Labour has pledged to use the government's budgeted surplus to pay for 1000 extra police, if it was elected to government next year.
It said the policy would cost $180 million a year.
A $1.8 billion surplus has been recorded for the year to June, more than double what was forecast in May's Budget.
The healthy state of the government's books, driven by the growing economy, has left the door open for tax cuts in election year.
Labour leader Andrew Little said police were currently stretched far too thinly to stop most criminal activities.
He said the government hadn't given them the funds to do the job properly.
"The government has already this year started talking about $3 billion worth of tax cuts.
"The choice next year is going to be whether we want to use the government funds to invest in those things that are going to make communities safer, provide opportunity, or fund National's tax cuts."
Police Minister Judith Collins has also said the government would lift police numbers, but she won't release any details on when that may happen, or by how many.
"I've been working with Bill English and the prime minister for months on this. It's being very carefully thought out."

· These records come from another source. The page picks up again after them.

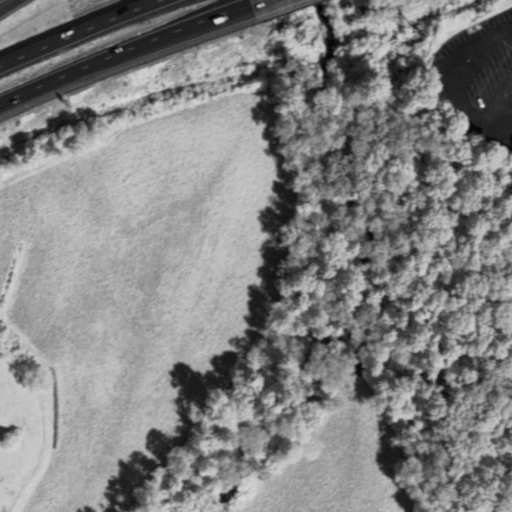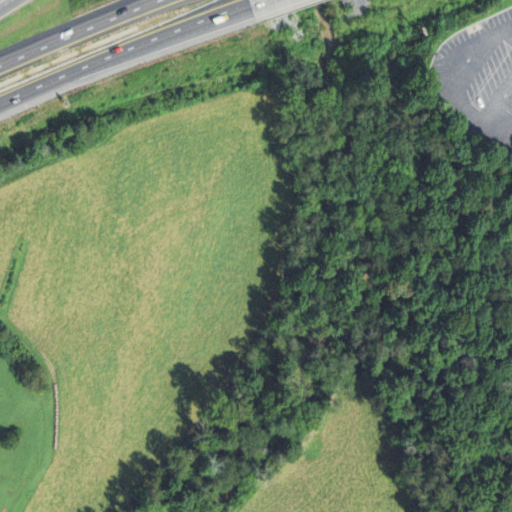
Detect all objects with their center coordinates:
road: (253, 2)
road: (9, 5)
road: (81, 32)
road: (124, 54)
crop: (150, 282)
crop: (339, 456)
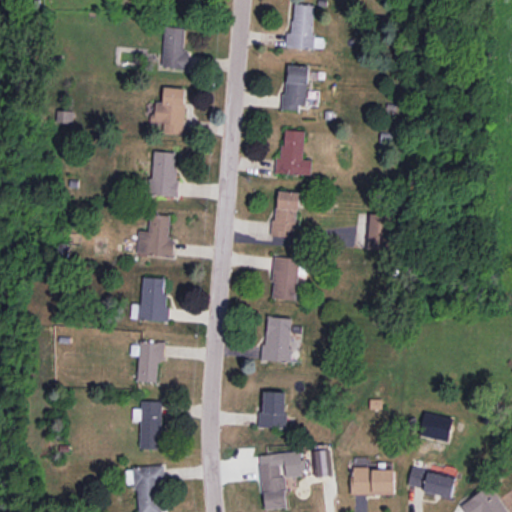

"I imagine that any announcement will be made by the prime minister when he wishes to," Ms Collins said.
Police Association President Chris Cahill said police were stretched to breaking point, and the ball was now in the government's court to at least match Labour's numbers.
Labour's not the only opposition party promising more police.
New Zealand First has also signalled it would boost numbers by 1800.
New Zealand First leader Winston Peters will reiterate that to police when he speaks to the association conference in Wellington today.